Perdebatan sengit di sekolah-sekolah dan universitas tentang Critical Race Theory, yang berpendapat bahwa bias rasial melekat di banyak bagian masyarakat AS, dan seringkali tertanam dalam sistem dan kebijakan hukum, adalah contoh mencolok, katanya.

Pada 15 Mei, hampir sebulan setelah wawancara AFP dengannya, gubernur Florida menandatangani undang-undang untuk mengakhiri program keberagaman di universitas negeri di negara bagiannya.

“Saya tidak berpikir orang siap untuk membuat perubahan,” katanya.

Berbicara tentang keragaman dan inklusi dalam perusahaan swasta adalah satu hal, tetapi ketika Anda “benar-benar duduk dengan diri sendiri dan merenungkan bagaimana Anda berkontribusi terhadap rasisme, bagaimana Anda memiliki bias pribadi terhadap komunitas tertentu, itu membutuhkan kerja keras”.

“Bahkan sebagai sebuah negara, kita tidak bisa berada di halaman yang sama dalam hal sejarah.... Kita semua memiliki versi berbeda tentang apa yang terjadi di negara ini... lalu bagaimana Anda bisa membuat perubahan?”

Mungkin, pikirnya, dengan “benar-benar mendengarkan orang-orang yang terpengaruh”.

Direktur eksekutif George Floyd Global Memorial, Jeanelle Austin

Salah satu pendiri dan direktur eksekutif George Floyd Global Memorial, Jeanelle Austin menyimpan setiap barang yang tersisa di lokasi pembunuhannya.
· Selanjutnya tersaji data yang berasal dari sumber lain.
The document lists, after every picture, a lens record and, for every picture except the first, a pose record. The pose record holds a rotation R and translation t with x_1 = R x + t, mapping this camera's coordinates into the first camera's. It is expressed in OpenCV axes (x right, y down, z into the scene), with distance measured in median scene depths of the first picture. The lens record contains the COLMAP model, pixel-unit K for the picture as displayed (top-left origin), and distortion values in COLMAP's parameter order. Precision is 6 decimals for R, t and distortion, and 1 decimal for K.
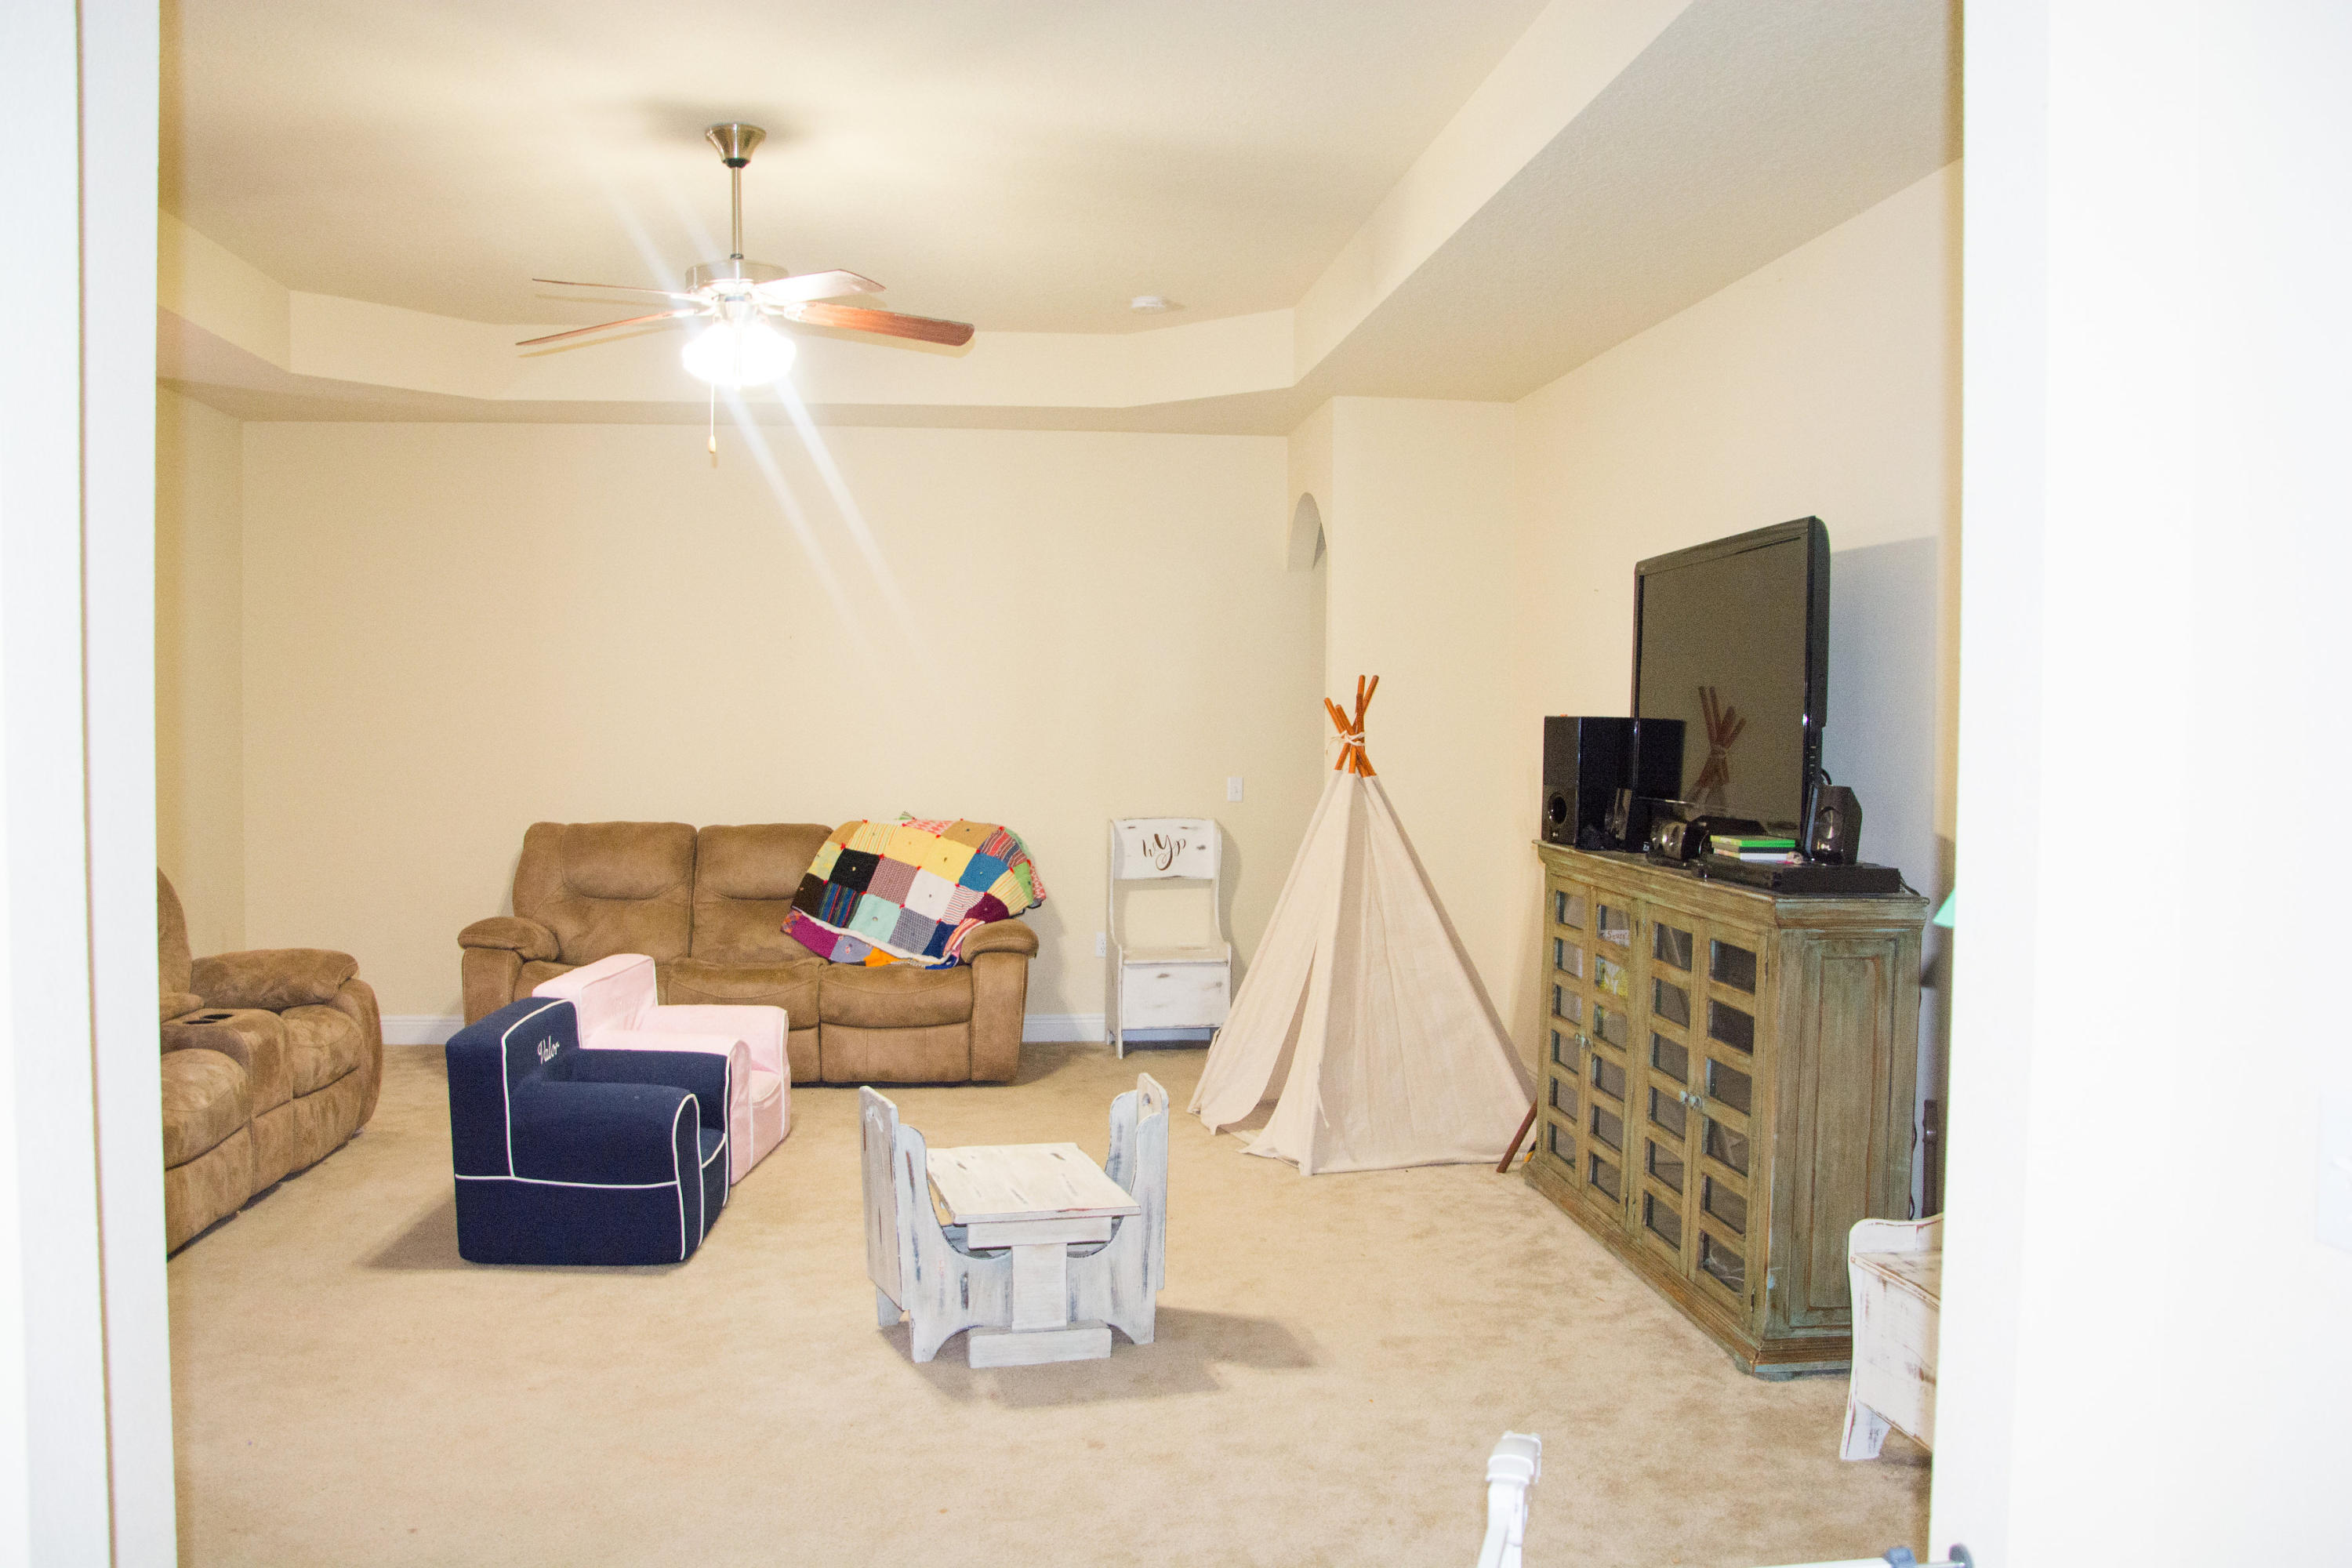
lens RADIAL K [[1878.5, 0, 1124.3], [0, 1878.5, 788.3], [0, 0, 1]] dist [-0.157146, 0.127834]
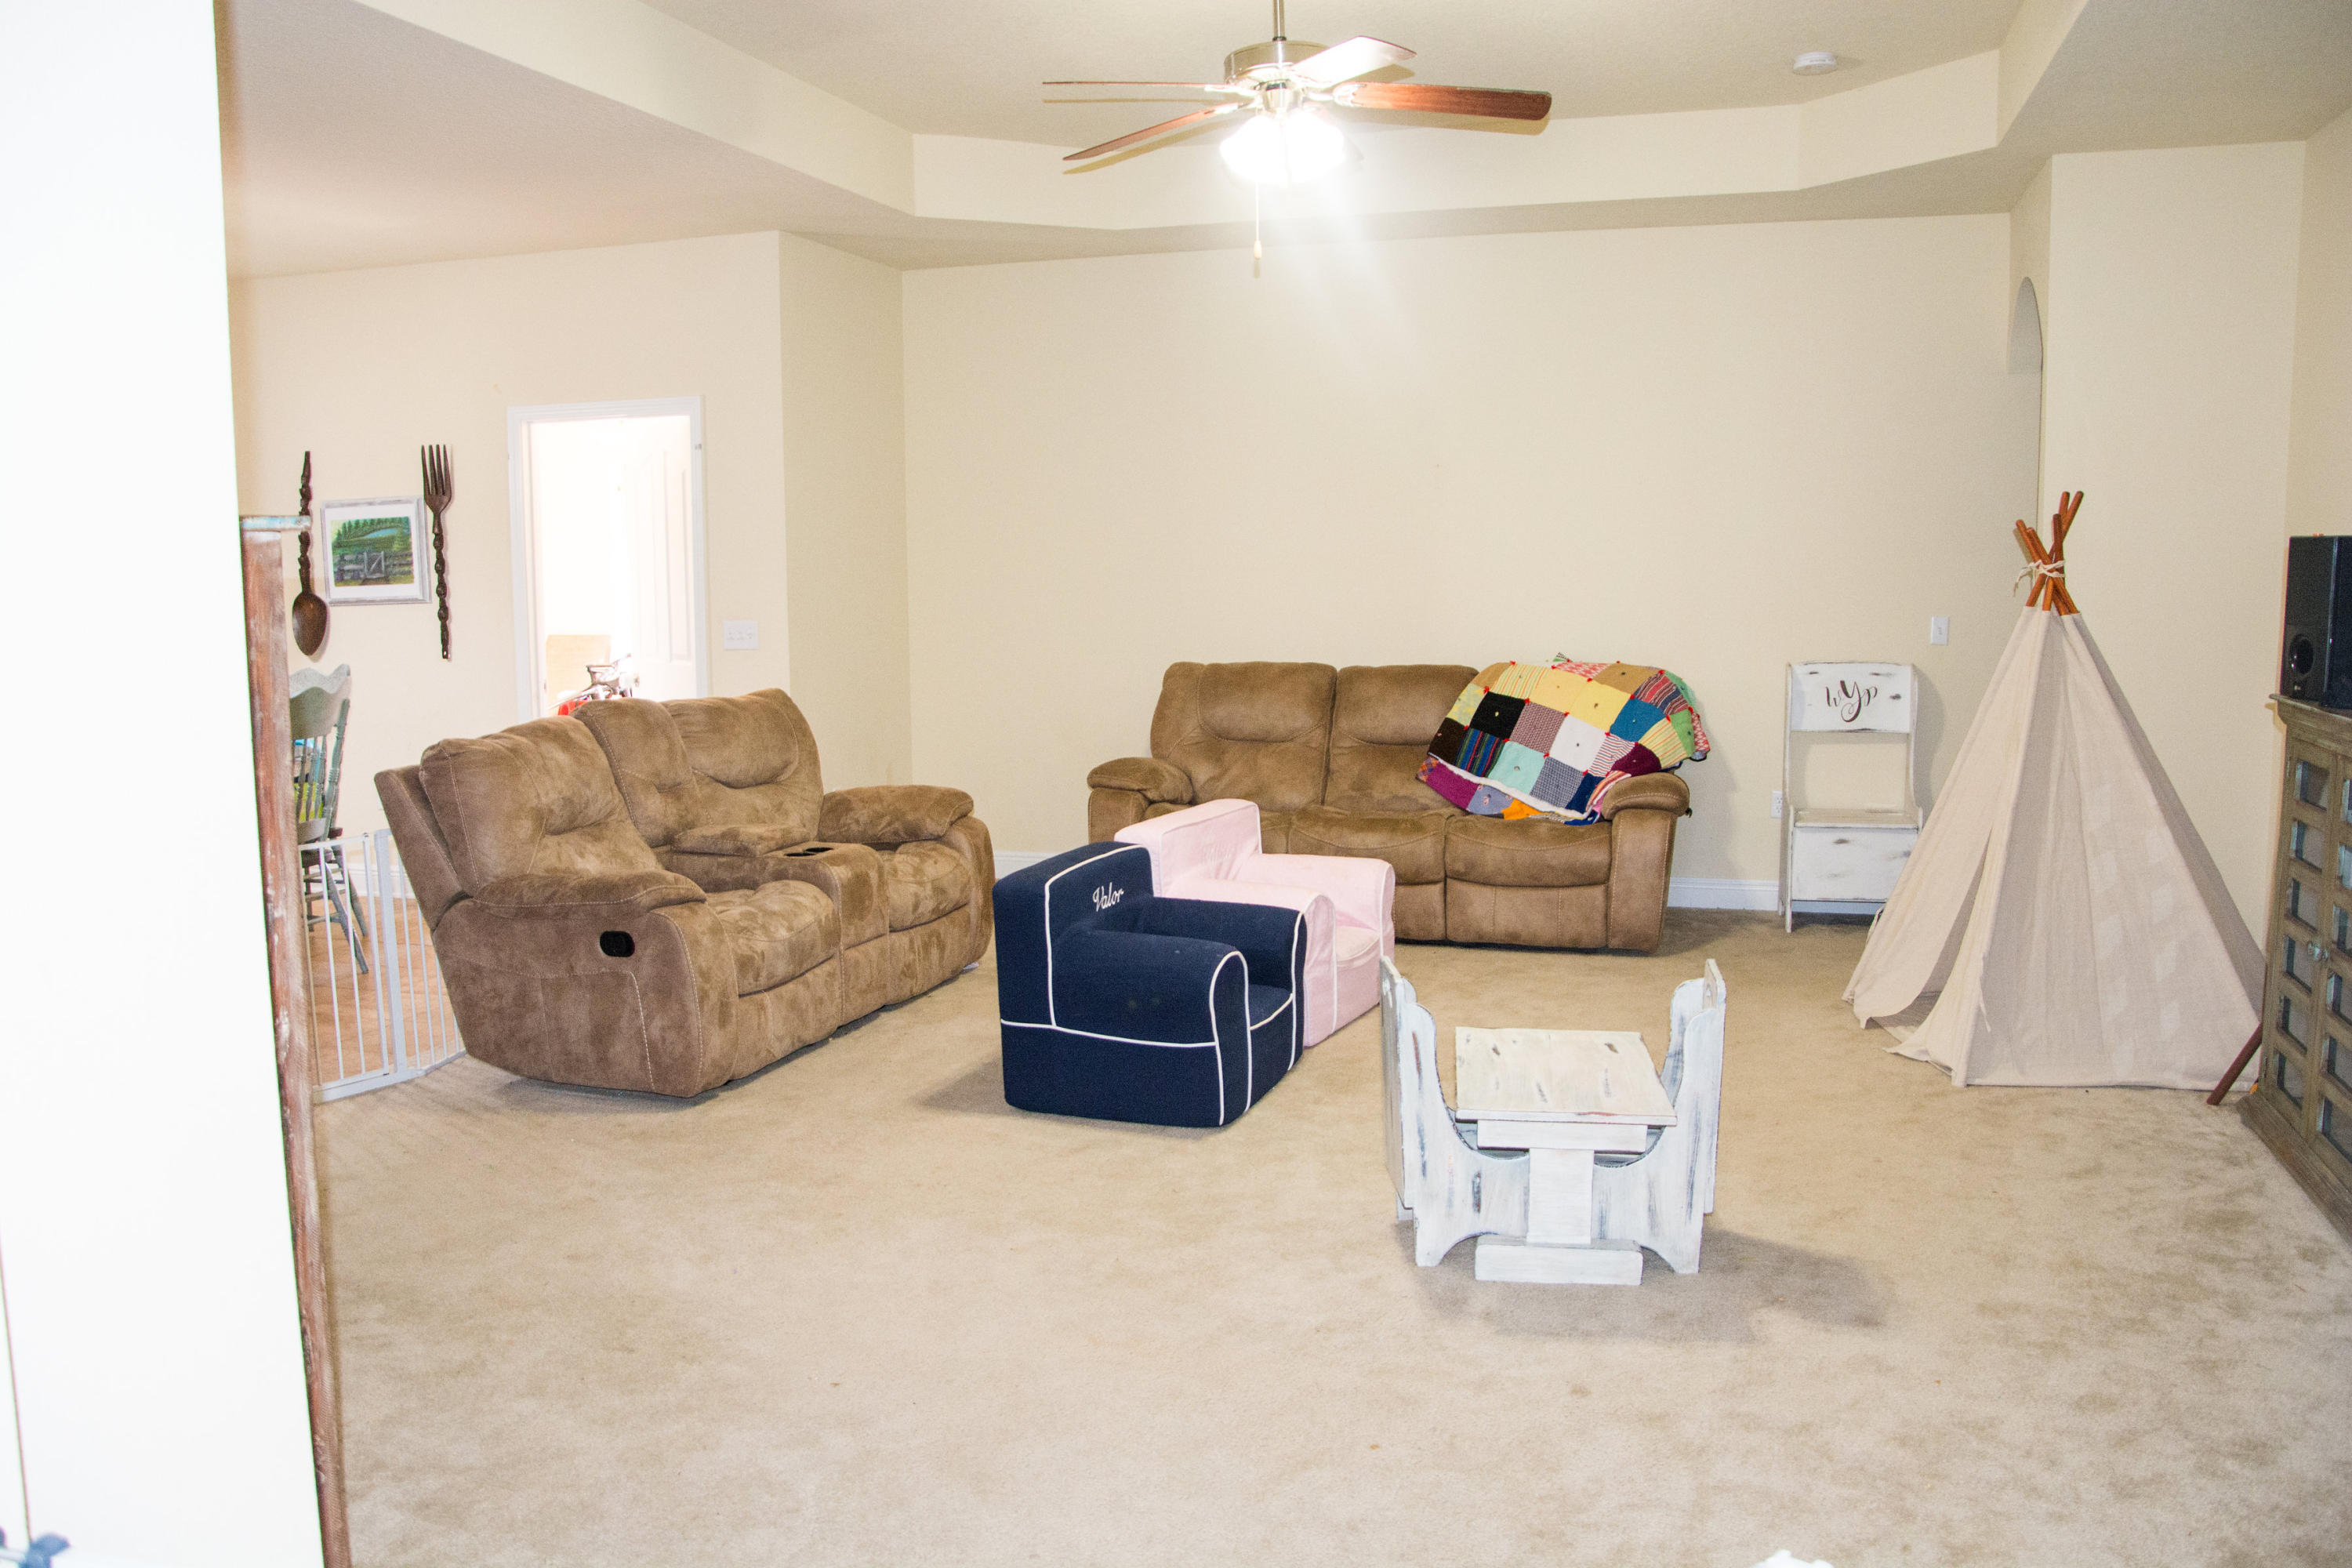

Tanda, bunga, catatan, dan barang-barang lainnya suatu hari nanti akan ditampilkan untuk memastikan bahwa orang-orang “mengingat apa yang terjadi untuk tujuan melanjutkan pengejaran keadilan rasial,” katanya di tengah barang-barang yang dikuratori dari tempat kejadian yang dikatalogkan dan disimpan.

Baginya, perubahan nyata itu mungkin, tetapi “orang tidak akan melakukannya,” katanya, “karena kami memiliki sistem dan industri di negara kami yang mengharuskan orang kulit hitam berada di bawah.”

Protes anti-rasisme tahun 2020 membuat orang Amerika menurunkan patung Konfederasi dan memperjuangkan perubahan legislatif dalam kampanye untuk keadilan.

Namun “semua itu tidak akan menyelesaikan masalah rasisme di negara ini jika orang tidak mau berubah,” kata Austin.

Sifat kepolisian juga menjadi masalah, catatnya.

Misalnya, ketika Tire Nichols, seorang pemuda kulit hitam dari Memphis, meninggal pada bulan Januari setelah dipukuli oleh petugas polisi Afrika-Amerika, “orang berkata, ‘Nah, apa ini?’ Ini adalah kejahatan Black-on-Black’,” katanya.

“Budaya kepolisian adalah budaya kepolisian, terlepas dari kulit Anda.”

Beberapa orang kemudian kembali ke bisnis seperti biasa, “dan bisnis seperti biasa itulah yang menyebabkan kerugian,” menurut Austin.

Isu-isu ini tidak hanya berkisar pada kepolisian, tetapi berputar di media negara, pendidikan dan perawatan kesehatan, katanya.

“Itu selalu dalam keadaan darurat. Karena nyawa dipertaruhkan. Orang-orang sekarat.”